## Exercise materials

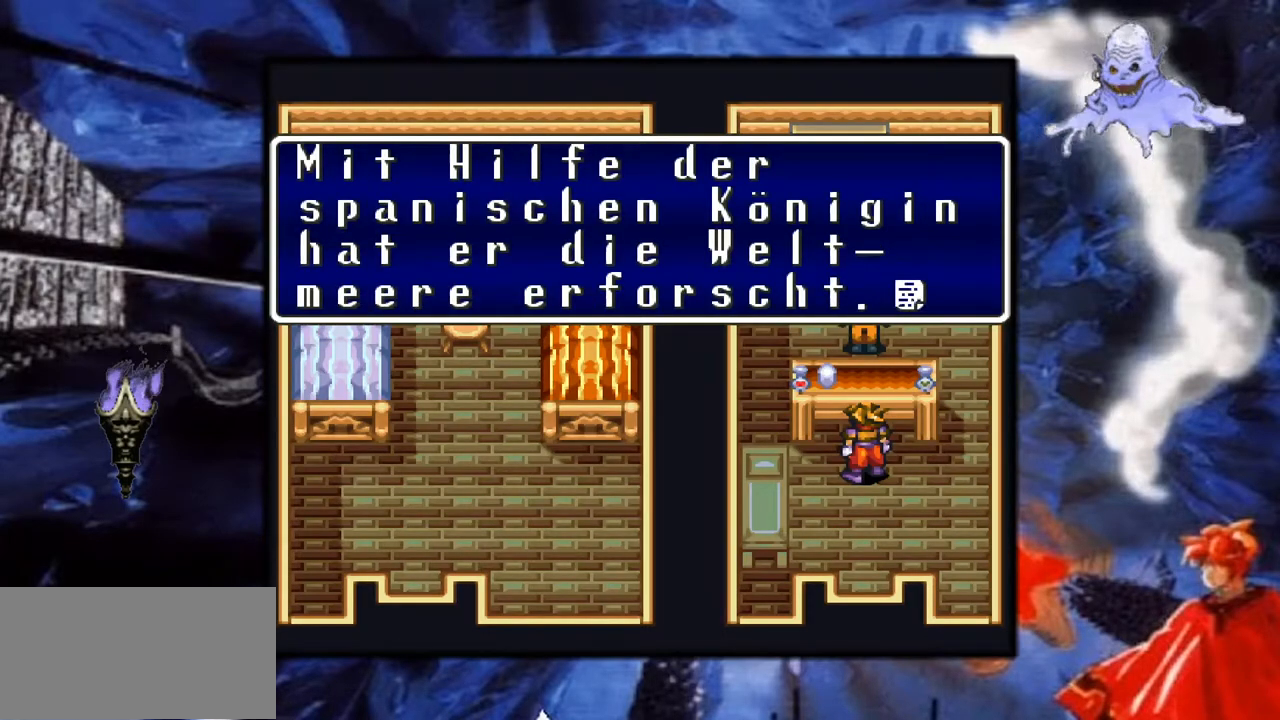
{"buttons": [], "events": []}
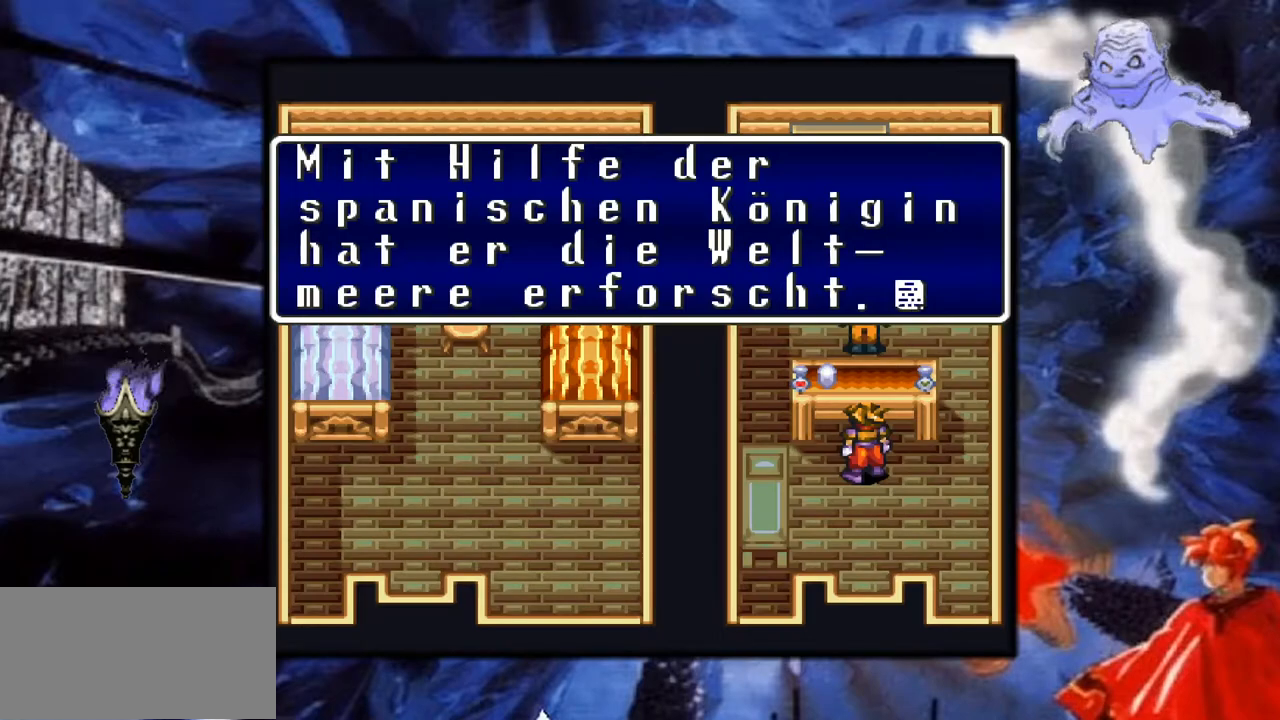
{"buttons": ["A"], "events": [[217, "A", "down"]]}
...
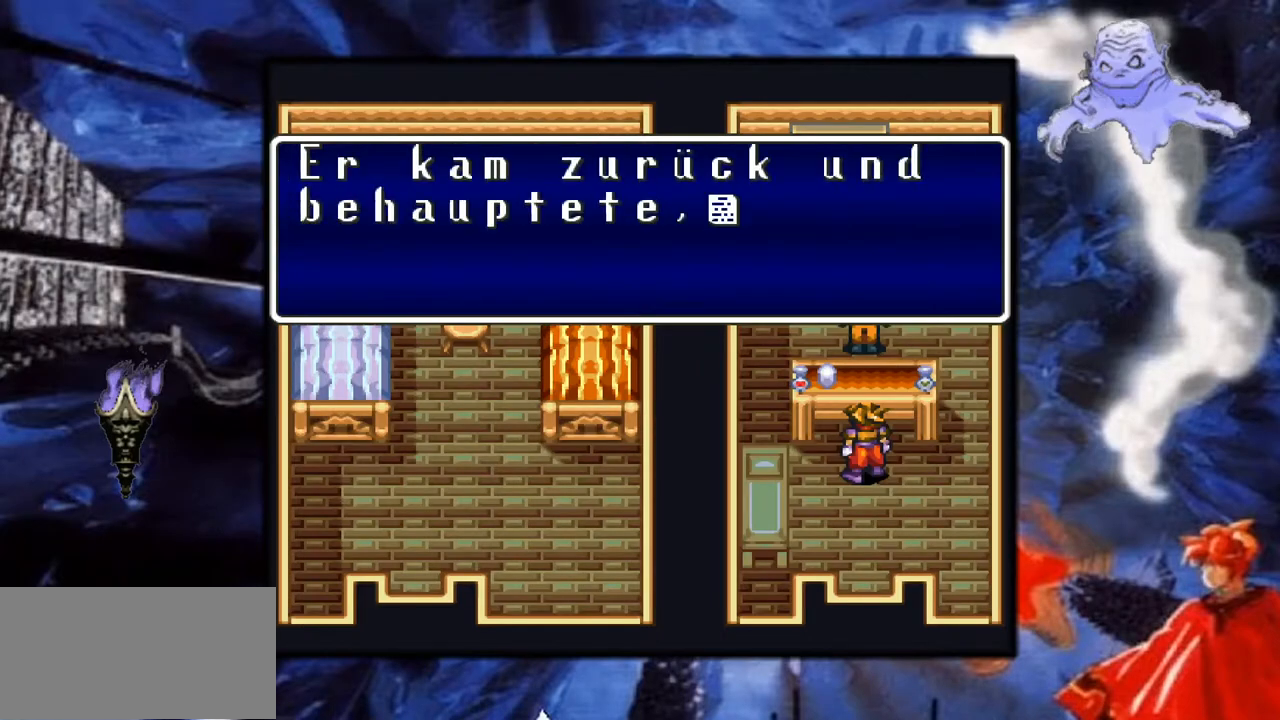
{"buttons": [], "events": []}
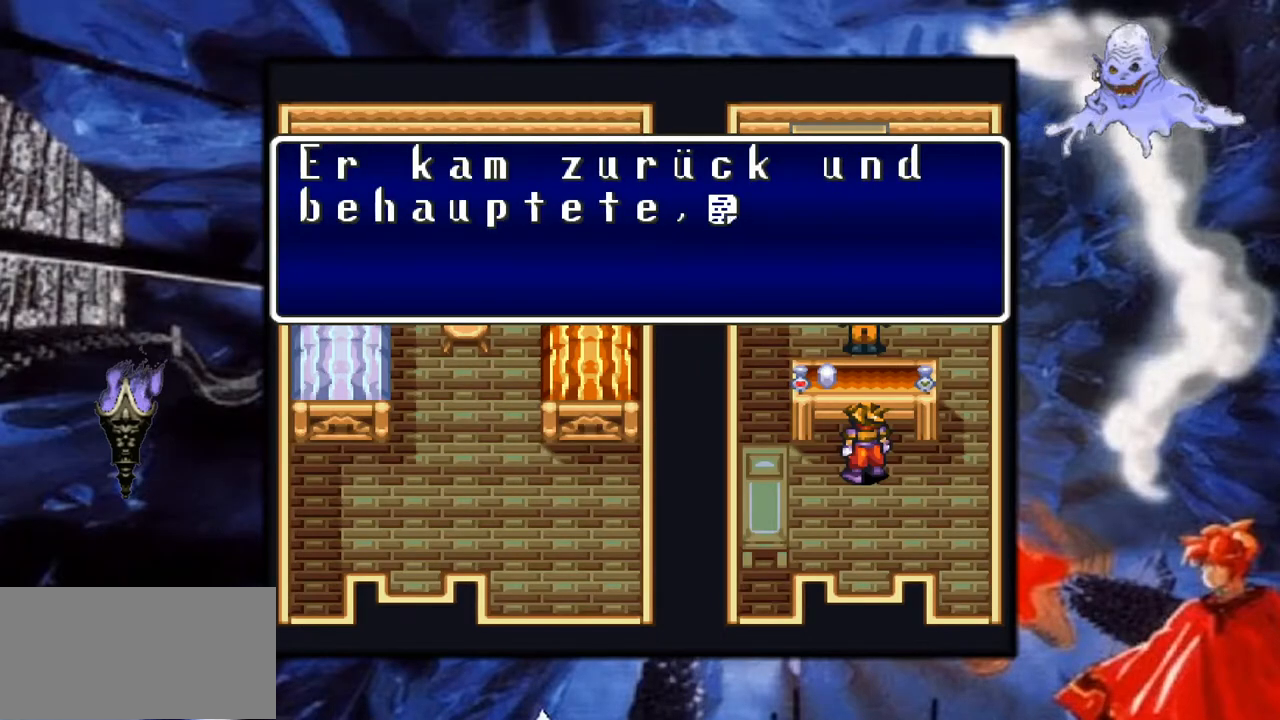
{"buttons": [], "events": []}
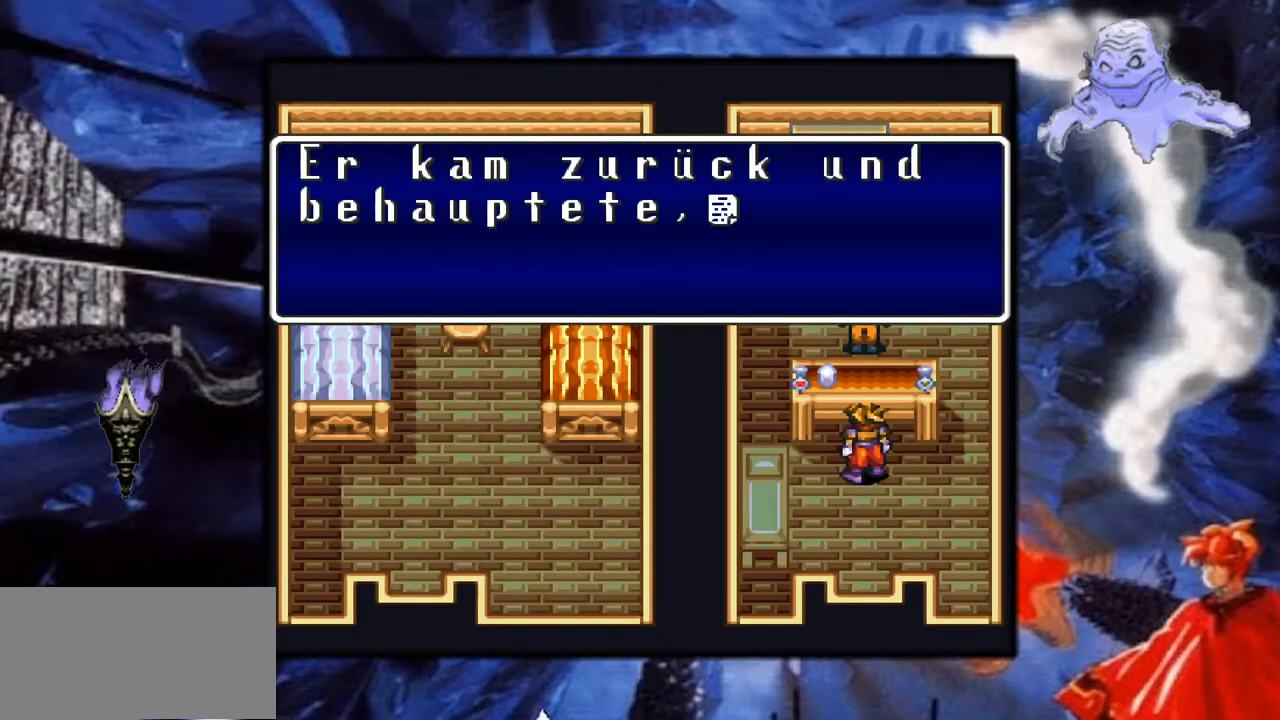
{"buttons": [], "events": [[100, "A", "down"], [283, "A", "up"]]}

## Exercise
If a line above holds the word "down", copy it.

## Written solution
{"buttons": ["A"], "events": [[217, "A", "down"]]}
{"buttons": [], "events": [[100, "A", "down"], [283, "A", "up"]]}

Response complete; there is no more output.